Should there be a: No given-name disambiguation default style?

All default styles with (Author-Date) format have the "given-name-disambiguate" option, that is they put first names into citations when there are 2 authors who share a surname.
e.g.
(J. Smith, 2004)
(F. Smith, 1995)

There are at least 9 lengthy posts on this issue, and many users seem confused by the default, and put off by the more technical solutions that lie within the CSL code.

First two observations:

1.Most automatic data entry from multiple sources yields inconsitent first names, either because of journal conventions (e.g. http://forums.zotero.org/discussion/4900), use of human-entered data repositories such as amazon, or good-ol human error. There's no easy way of correcting names as yet (the author list view and batch editor will help a lot when they are ready).

2. The style gallery is somewhat unwieldy, and the Preview text pop-up does not tell the whole story. (see also my suggestion here: http://forums.zotero.org/discussion/7456)
Thus to find out the kind of disambiguation, you must install a style, then test it with more unusual combinations of your data via the chrome preview pane. This is not obvious, and will likely put some people off.


There seem to be two real bugs, and then I've a suggestion.

Bugs:

1. in APA, authors which are not listed first still disambiguate,
This is discussed here: http://forums.zotero.org/discussion/5323
and makes the intuitive solution, @adamsmith here: http://forums.zotero.org/discussion/3129 not really work.

2. in the CSL, if you get that far, you have to delete the
<option name="disambiguate-add-givenname" value="true"/>
line. Changing to "false" does not work - any string will trigger the first names
(same for all 3 disambiguate options)
(Discussed here: here http://forums.zotero.org/discussion/6142)

It is probably too much to ask many users to get all the way to point 5 on StephenHero's solution (1st April 2009) here http://forums.zotero.org/discussion/3464, if they find it at all.


So I'm proposing in the interim that a default (Author-Date) style is distributed which does not use given names in citations. Even APA is probably better without it until the bug (1 above) is ironed out. The chance of genuine ambiguity is less than the chance of annoying given-name issues.


Hopefully the bugs can be fixed someday for those that do require first-name-disambiguation, and can be bothered cleaning up all the first names in their library (not me).

In the mean time, am I missing anything?

Can anyone clarify the issue further?
Any other possible easy solutions for now?
«1
  • @komrade,

    Thanks for raising this. In the new CSL processor, I would like disambiguation to work as smoothly and reliably as possible, and I need all the clarity I can get at this stage. Setting aside the current behavior in Zotero, I would like to have feedback (from everyone with access to style manuals, really) about what is meant to be disambiguated when a name is extended with initials or given names. Specifically, there are two possible things that this functionality could be doing:

    (a) It could be disambiguating cites. In this case, no initials or given names would be added if an in-text cite can be matched unambiguously to a bibliography entry. If things are interpreted this way, a work by Mickey Mouse published in 1928 and another by his loving rodent wife Minnie in 1932 would be cited as (Mouse 1928) and (Mouse 1932), without adding their respective given names. This is how the new processor code currently behaves.

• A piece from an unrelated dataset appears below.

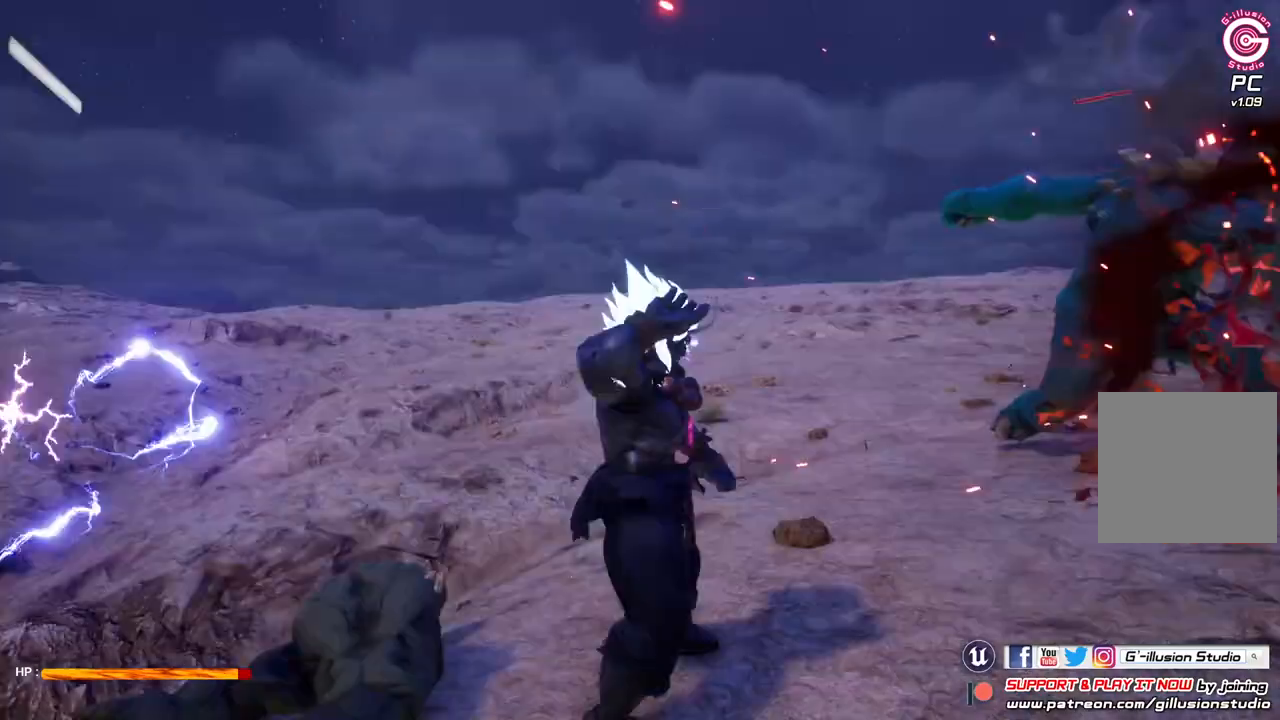
{"buttons": [], "left_stick": "left", "right_stick": "center", "events": [[300, "left_stick", "left"]]}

    (b) It could be attempting to disambiguate names. In this case, any surname that occurs more than once in the bibliography would be extended, in an attempt to establish the identity of individual authors. So the rotentian works referred to above would be cited as (Mickey Mouse 1928) and (Minnie Mouse 1932), respectively, even if they were the only works cited by their four-legged authors. This appears to be the behavior of the current Zotero CSL processor.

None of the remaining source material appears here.